====== Data provided ======

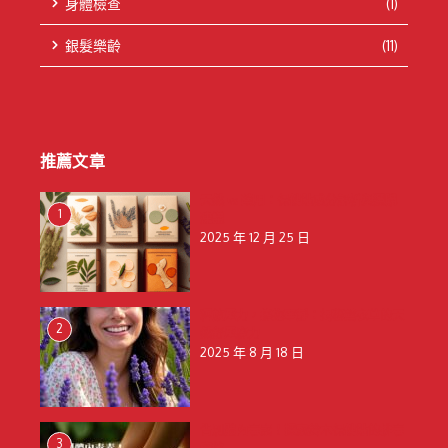
身體檢查
(1)
銀髮樂齡
(11)
推薦文章
天然 vs 藥用：保健貼成分解析與選購
1
建議
2025 年 12 月 25 日
釋放壓力，擁抱寧靜：揭秘薰衣草的天
2
然舒壓魔力
2025 年 8 月 18 日
告別體內毒素！探索鈴木保健貼的排毒
3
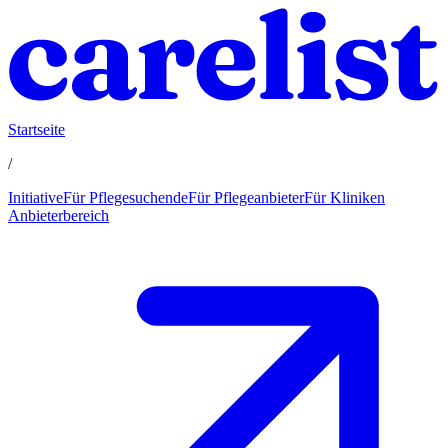
Startseite
/
Initiative
Für Pflegesuchende
Für Pflegeanbieter
Für Kliniken
Anbieterbereich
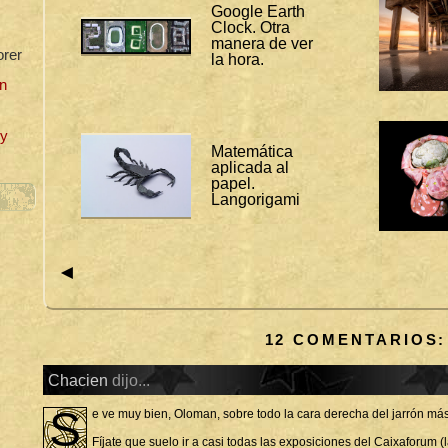
O
Google Earth
R
Clock. Otra
A
manera de ver
S
orer
la hora.
:
A
n
S
I
M
P
uy
L
Matemática
E
aplicada al
V
papel.
I
Langorigami
S
T
A
C
◄
U
R
I
O
S
12 COMENTARIOS:
O
Chacien
dijo...
S
e ve muy bien, Oloman, sobre todo la cara derecha del jarrón má
Fíjate que suelo ir a casi todas las exposiciones del Caixaforum (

======

* What you will do: Copy out the text lines from every one of the entries above, putting "For" wherever "Für" appears and changing nothing else. Leave the pictures out.

* Written reply:
身體檢查
(1)
銀髮樂齡
(11)
推薦文章
天然 vs 藥用：保健貼成分解析與選購
1
建議
2025 年 12 月 25 日
釋放壓力，擁抱寧靜：揭秘薰衣草的天
2
然舒壓魔力
2025 年 8 月 18 日
告別體內毒素！探索鈴木保健貼的排毒
3
Startseite
/
Initiative
For Pflegesuchende
For Pflegeanbieter
For Kliniken
Anbieterbereich
O
Google Earth
R
Clock. Otra
A
manera de ver
S
orer
la hora.
:
A
n
S
I
M
P
uy
L
Matemática
E
aplicada al
V
papel.
I
Langorigami
S
T
A
C
◄
U
R
I
O
S
12 COMENTARIOS:
O
Chacien
dijo...
S
e ve muy bien, Oloman, sobre todo la cara derecha del jarrón má
Fíjate que suelo ir a casi todas las exposiciones del Caixaforum (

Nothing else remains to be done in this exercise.